Just How Tight Is The Takeaway Issue In The Bakken? -- January 7, 2015

Over the years, I must have read every article and looked at ever graph that depicted takeaway capacity in the Bakken. I always had the feeling that there was adequate takeaway capacity with rail and pipeline. And every day there were stories of more pipelines going in and stories of more CBR terminals.

I always thought "we" were ahead of the game. I looked forward to a bit of slack in takeaway capacity as Bakken oil production (or at least the pace of growth) slowed due to the slump in oil prices.

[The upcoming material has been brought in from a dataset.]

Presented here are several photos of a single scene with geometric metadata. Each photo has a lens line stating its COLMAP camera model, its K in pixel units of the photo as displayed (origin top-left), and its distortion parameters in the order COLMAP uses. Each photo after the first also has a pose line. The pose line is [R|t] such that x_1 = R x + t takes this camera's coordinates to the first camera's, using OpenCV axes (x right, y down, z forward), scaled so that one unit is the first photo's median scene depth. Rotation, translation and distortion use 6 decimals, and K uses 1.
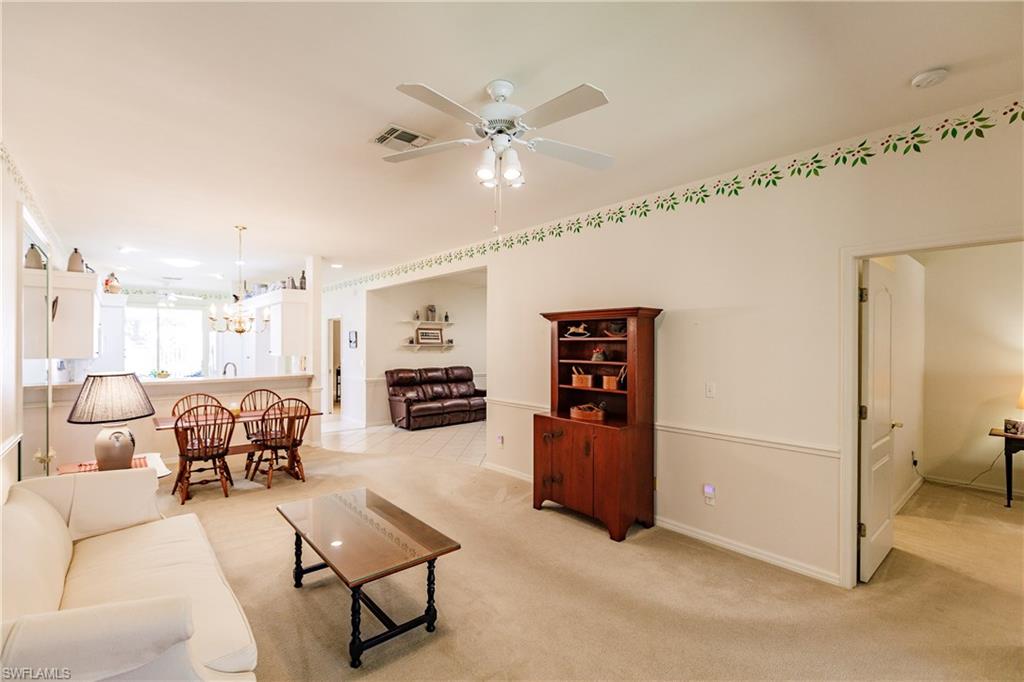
lens RADIAL K [[460.2, 0, 512.0], [0, 460.2, 341.0], [0, 0, 1]] dist [0.000489, -0.000122]
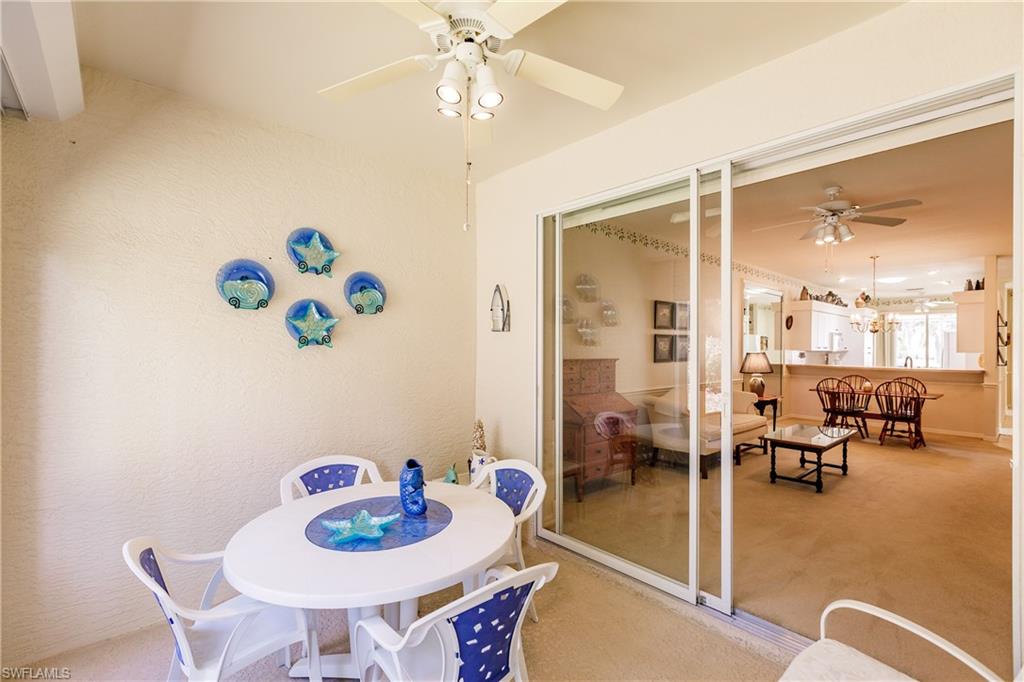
lens RADIAL K [[460.2, 0, 512.0], [0, 460.2, 341.0], [0, 0, 1]] dist [0.000489, -0.000122]
pose [[0.017643, -0.007676, -0.999815, 0.770607], [-0.002782, 0.999966, -0.007726, 0.020134], [0.999840, 0.002918, 0.017621, -0.123617]]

So, I was surprised when I read this Bakken.com story that said the slump in oil prices is not likely to result in a gain for grain shippers:
A decline in Bakken oil trains isn’t likely to spell good things for Montana grain farmers, according to rail observers.
Getting grain on trains has been a struggle for Montana’s $1.5 billion wheat economy for more than a year, during which time critics have faulted Burlington Northern Sante Fe for leaving grain at the station while hauling more than a half-million barrels of oil daily.
Now oil production seems poised to decline. The number of active drilling rigs in North Dakota has fallen by 14 in the last three weeks, according to the Bismarck Tribune. The price per barrel for oil hit a five-year low Monday.
A slowdown isn’t likely to free up the rails for grain, analyst Terry Whiteside told farmers gathered Tuesday in Billings.
“You would think it would,” Whiteside said. “However, they are telling me in Wyoming they have not found as much oil through horizontal drilling as they have in the Bakken, and that’s probably all going to go westbound. I don’t see it lightening up very much, and then if coal comes on. We’ve just got a very tight capacity problem for a while.”
On top of this, remember: new restrictions on shipping oil by rail. And still it continues.